— WHAT YOU ARE ASKED TO DO —
For the data that follows, return each line unchanged and drop the pictures.

=== RECORDS SHOWN ===

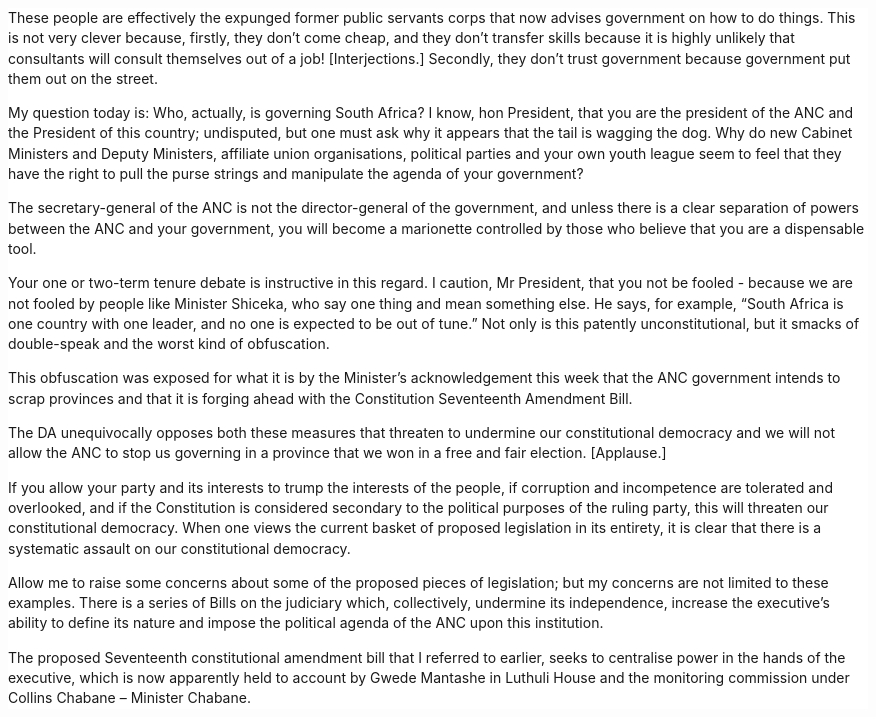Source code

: These people are effectively the expunged former public servants corps that
now advises government on how to do things. This is not very clever
because, firstly, they don’t come cheap, and they don’t transfer skills
because it is highly unlikely that consultants will consult themselves out
of a job! [Interjections.] Secondly, they don’t trust government because
government put them out on the street.

My question today is: Who, actually, is governing South Africa? I know, hon
President, that you are the president of the ANC and the President of this
country; undisputed, but one must ask why it appears that the tail is
wagging the dog. Why do new Cabinet Ministers and Deputy Ministers,
affiliate union organisations, political parties and your own youth league
seem to feel that they have the right to pull the purse strings and
manipulate the agenda of your government?

The secretary-general of the ANC is not the director-general of the
government, and unless there is a clear separation of powers between the
ANC and your government, you will become a marionette controlled by those
who believe that you are a dispensable tool.

Your one or two-term tenure debate is instructive in this regard. I
caution, Mr President, that you not be fooled - because we are not fooled
by people like Minister Shiceka, who say one thing and mean something else.
He says, for example, “South Africa is one country with one leader, and no
one is expected to be out of tune.” Not only is this patently
unconstitutional, but it smacks of double-speak and the worst kind of
obfuscation.

This obfuscation was exposed for what it is by the Minister’s
acknowledgement this week that the ANC government intends to scrap
provinces and that it is forging ahead with the Constitution Seventeenth
Amendment Bill.

The DA unequivocally opposes both these measures that threaten to undermine
our constitutional democracy and we will not allow the ANC to stop us
governing in a province that we won in a free and fair election.
[Applause.]

If you allow your party and its interests to trump the interests of the
people, if corruption and incompetence are tolerated and overlooked, and if
the Constitution is considered secondary to the political purposes of the
ruling party, this will threaten our constitutional democracy. When one
views the current basket of proposed legislation in its entirety, it is
clear that there is a systematic assault on our constitutional democracy.

Allow me to raise some concerns about some of the proposed pieces of
legislation; but my concerns are not limited to these examples. There is a
series of Bills on the judiciary which, collectively, undermine its
independence, increase the executive’s ability to define its nature and
impose the political agenda of the ANC upon this institution.

The proposed Seventeenth constitutional amendment bill that I referred to
earlier, seeks to centralise power in the hands of the executive, which is
now apparently held to account by Gwede Mantashe in Luthuli House and the
monitoring commission under Collins Chabane – Minister Chabane.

===

— TASK RESPONSE —
Source code

: These people are effectively the expunged former public servants corps that
now advises government on how to do things. This is not very clever
because, firstly, they don’t come cheap, and they don’t transfer skills
because it is highly unlikely that consultants will consult themselves out
of a job! [Interjections.] Secondly, they don’t trust government because
government put them out on the street.

My question today is: Who, actually, is governing South Africa? I know, hon
President, that you are the president of the ANC and the President of this
country; undisputed, but one must ask why it appears that the tail is
wagging the dog. Why do new Cabinet Ministers and Deputy Ministers,
affiliate union organisations, political parties and your own youth league
seem to feel that they have the right to pull the purse strings and
manipulate the agenda of your government?

The secretary-general of the ANC is not the director-general of the
government, and unless there is a clear separation of powers between the
ANC and your government, you will become a marionette controlled by those
who believe that you are a dispensable tool.

Your one or two-term tenure debate is instructive in this regard. I
caution, Mr President, that you not be fooled - because we are not fooled
by people like Minister Shiceka, who say one thing and mean something else.
He says, for example, “South Africa is one country with one leader, and no
one is expected to be out of tune.” Not only is this patently
unconstitutional, but it smacks of double-speak and the worst kind of
obfuscation.

This obfuscation was exposed for what it is by the Minister’s
acknowledgement this week that the ANC government intends to scrap
provinces and that it is forging ahead with the Constitution Seventeenth
Amendment Bill.

The DA unequivocally opposes both these measures that threaten to undermine
our constitutional democracy and we will not allow the ANC to stop us
governing in a province that we won in a free and fair election.
[Applause.]

If you allow your party and its interests to trump the interests of the
people, if corruption and incompetence are tolerated and overlooked, and if
the Constitution is considered secondary to the political purposes of the
ruling party, this will threaten our constitutional democracy. When one
views the current basket of proposed legislation in its entirety, it is
clear that there is a systematic assault on our constitutional democracy.

Allow me to raise some concerns about some of the proposed pieces of
legislation; but my concerns are not limited to these examples. There is a
series of Bills on the judiciary which, collectively, undermine its
independence, increase the executive’s ability to define its nature and
impose the political agenda of the ANC upon this institution.

The proposed Seventeenth constitutional amendment bill that I referred to
earlier, seeks to centralise power in the hands of the executive, which is
now apparently held to account by Gwede Mantashe in Luthuli House and the
monitoring commission under Collins Chabane – Minister Chabane.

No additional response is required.